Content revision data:
########

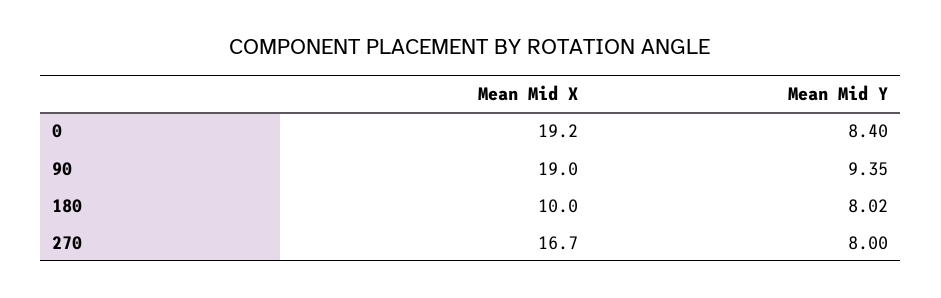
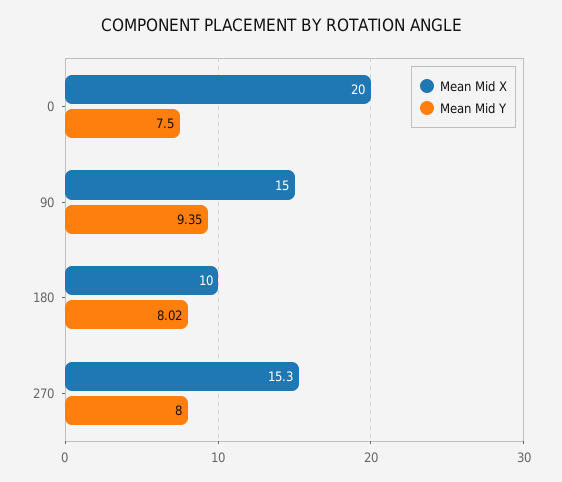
Mean Mid X, 0: 19.2 -> 20
Mean Mid Y, 0: 8.4 -> 7.5
Mean Mid X, 90: 19 -> 15
Mean Mid X, 270: 16.7 -> 15.3

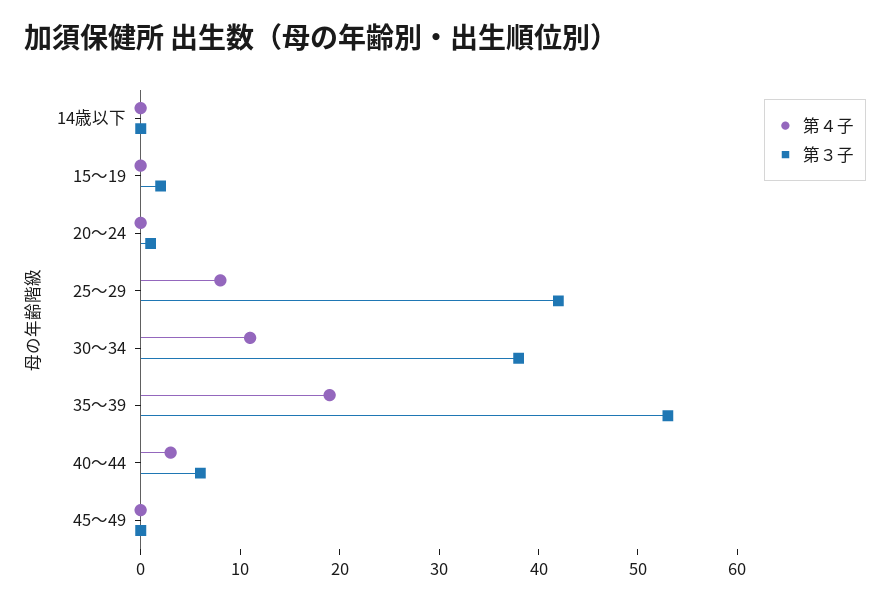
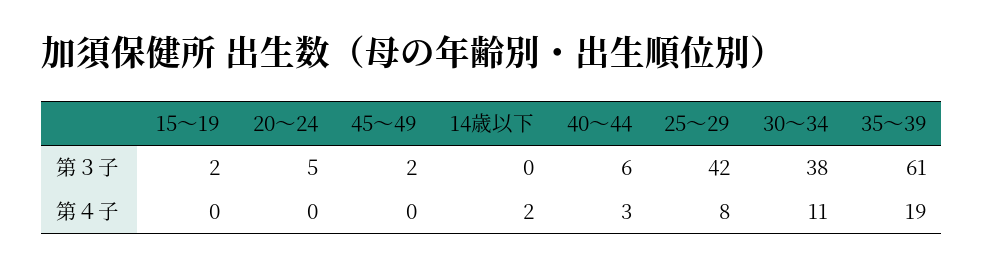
第４子, 14歳以下: 0 -> 2
第３子, 20～24: 1 -> 5
第３子, 35～39: 53 -> 61
第３子, 45～49: 0 -> 2

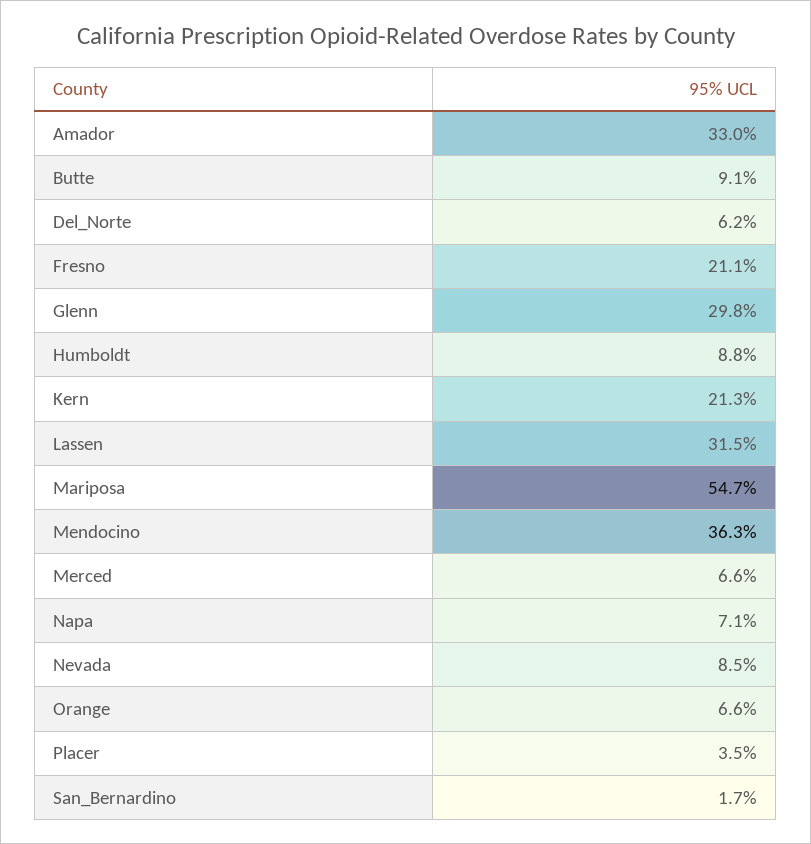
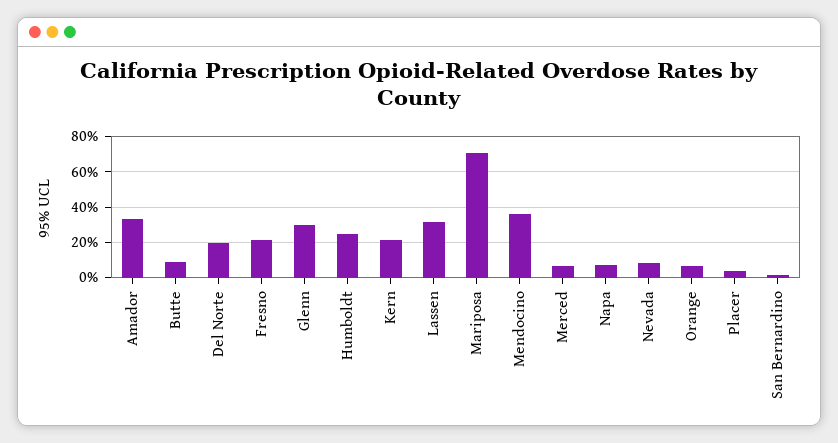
Del_Norte: 6.2 -> 20
Humboldt: 8.8 -> 25
Mariposa: 54.7 -> 70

########

◆ Job item ◆
What are the lines of the data above that include the string "Mean"? Copy them.

◆ Written answer ◆
Mean Mid X, 0: 19.2 -> 20
Mean Mid Y, 0: 8.4 -> 7.5
Mean Mid X, 90: 19 -> 15
Mean Mid X, 270: 16.7 -> 15.3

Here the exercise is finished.